From the listing below, write out word for word each line from the line with "collection date as" up to and including the line with "elevation (m): 1450".

● Records to use:
☆ ☆ ☆
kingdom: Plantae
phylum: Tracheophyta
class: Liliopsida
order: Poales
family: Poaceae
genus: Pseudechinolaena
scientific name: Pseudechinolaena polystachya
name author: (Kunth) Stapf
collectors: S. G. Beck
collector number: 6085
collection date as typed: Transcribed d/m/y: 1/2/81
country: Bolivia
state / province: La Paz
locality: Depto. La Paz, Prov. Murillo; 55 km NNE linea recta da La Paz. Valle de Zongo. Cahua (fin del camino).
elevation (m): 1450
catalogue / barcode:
☆ ☆ ☆
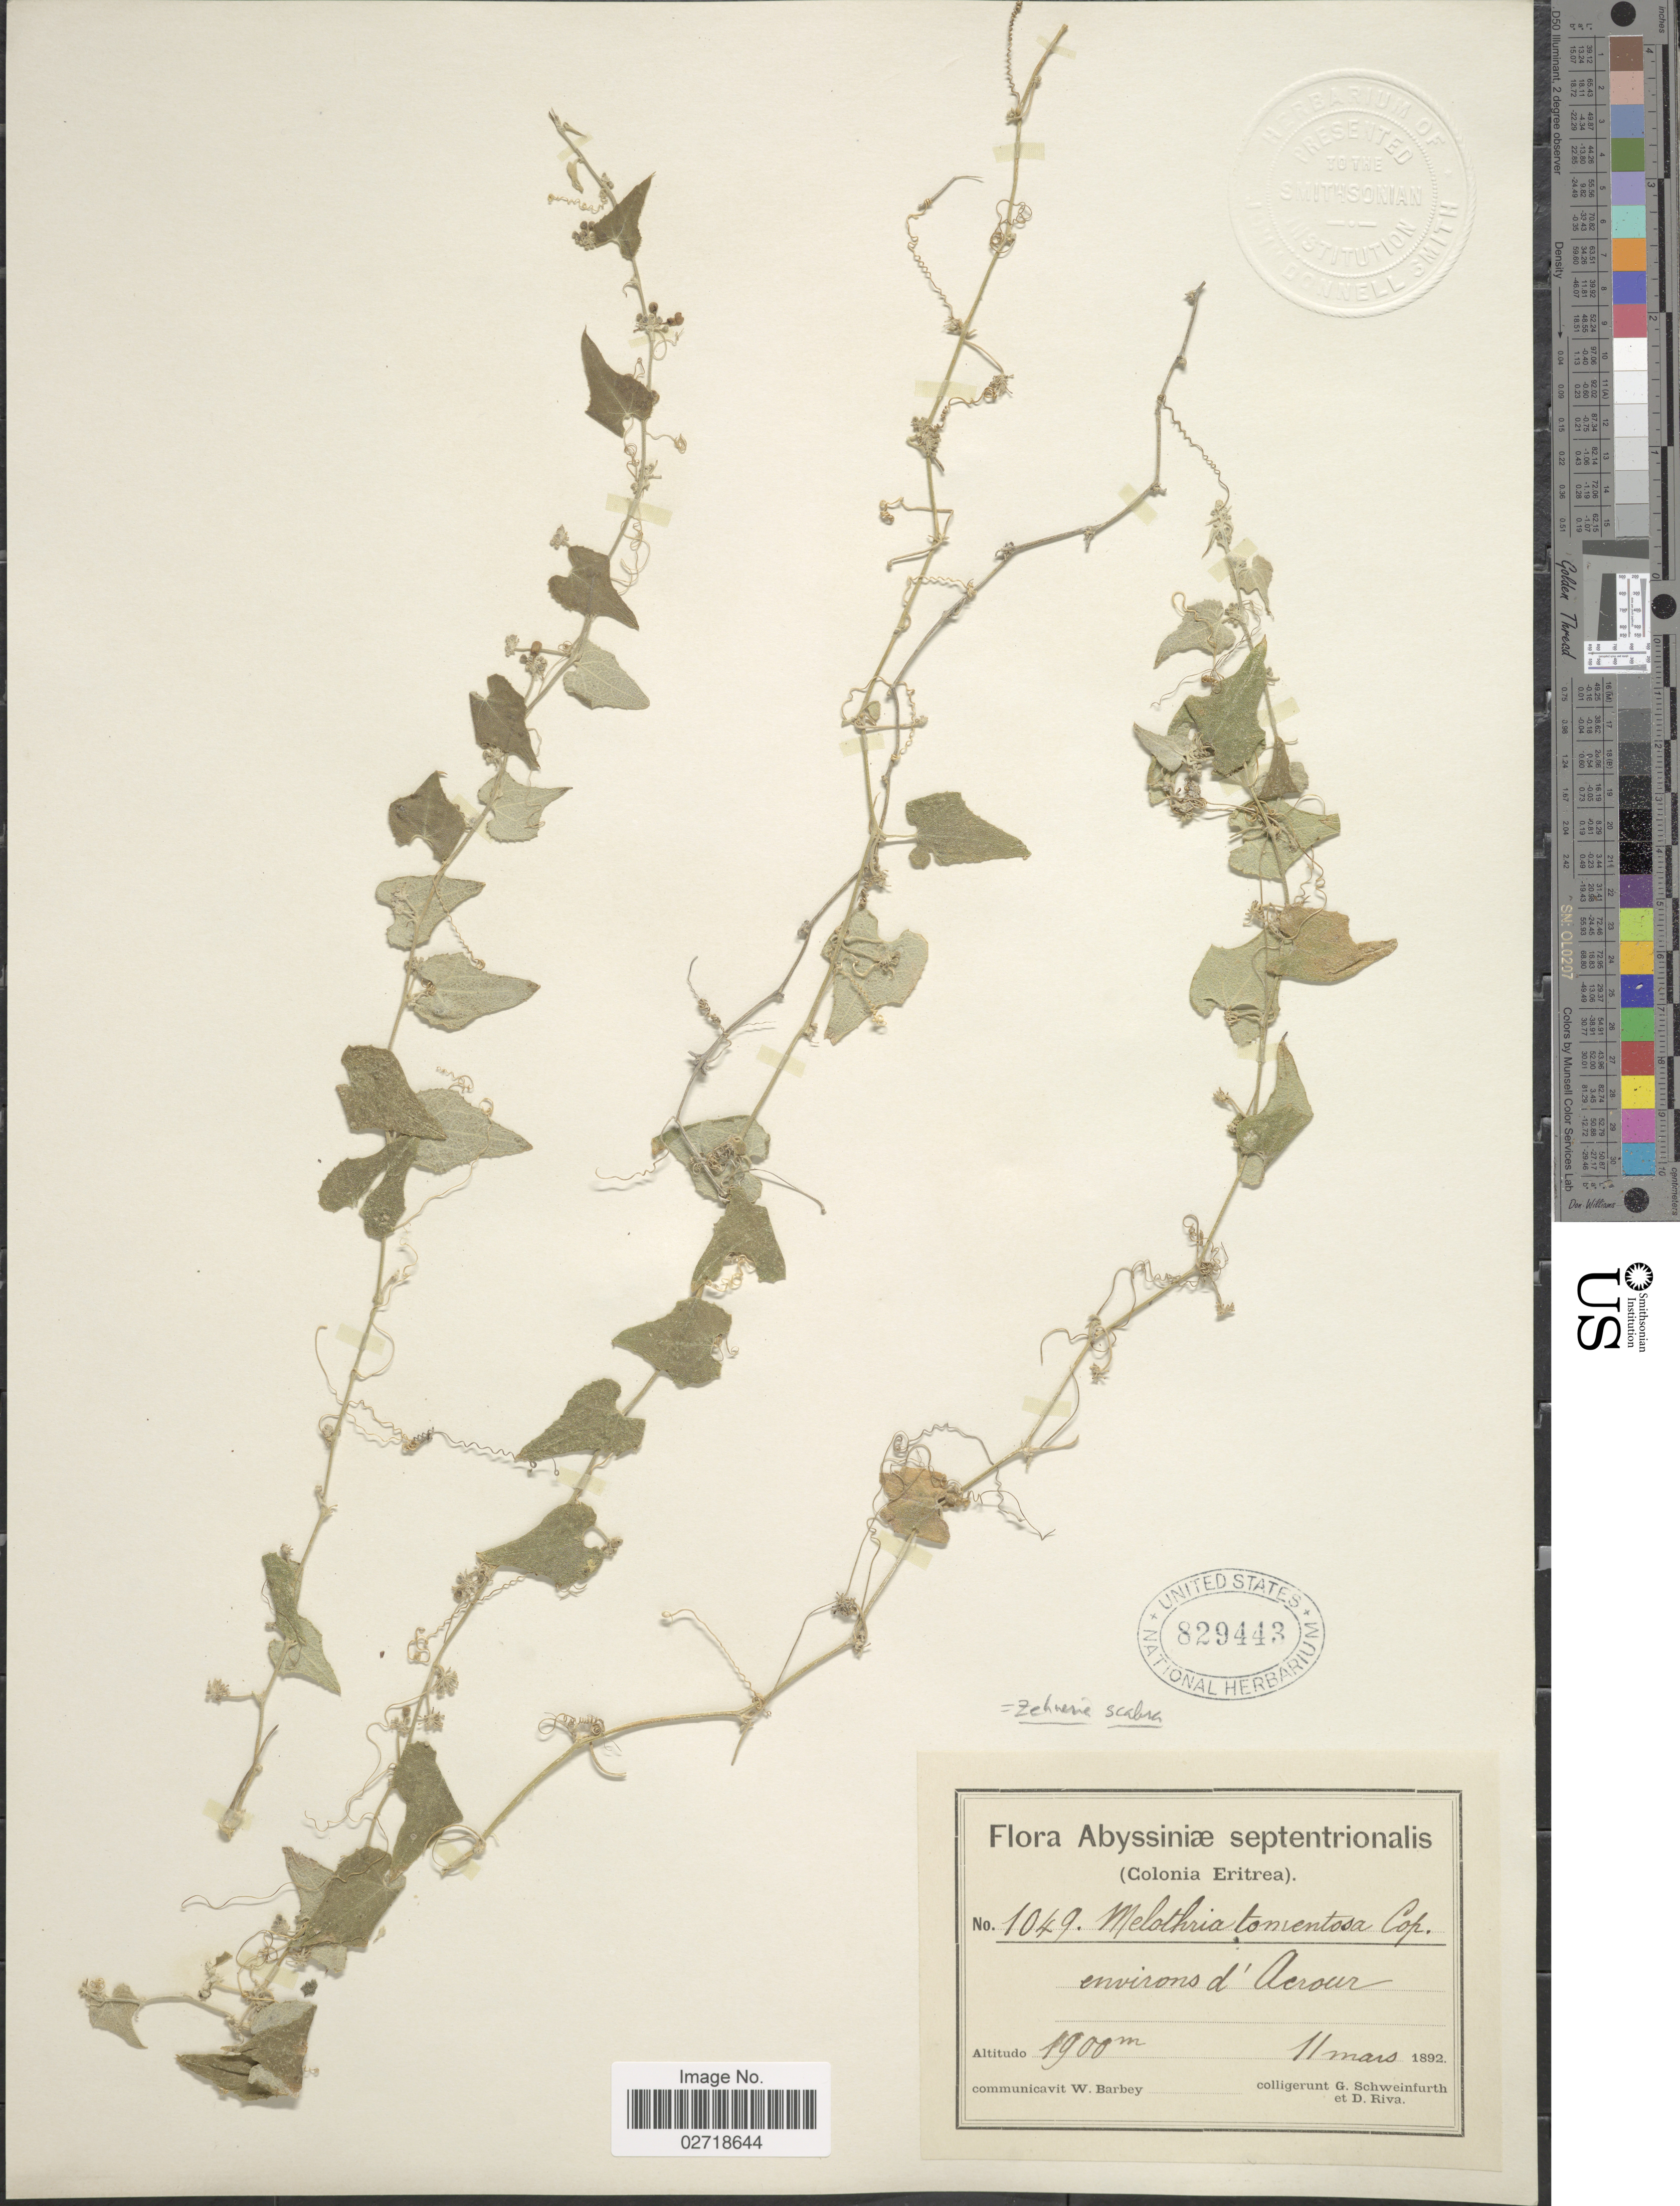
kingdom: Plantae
☆ ☆ ☆
● Result for this task:
collection date as typed: Transcribed d/m/y: 1/2/81
country: Bolivia
state / province: La Paz
locality: Depto. La Paz, Prov. Murillo; 55 km NNE linea recta da La Paz. Valle de Zongo. Cahua (fin del camino).
elevation (m): 1450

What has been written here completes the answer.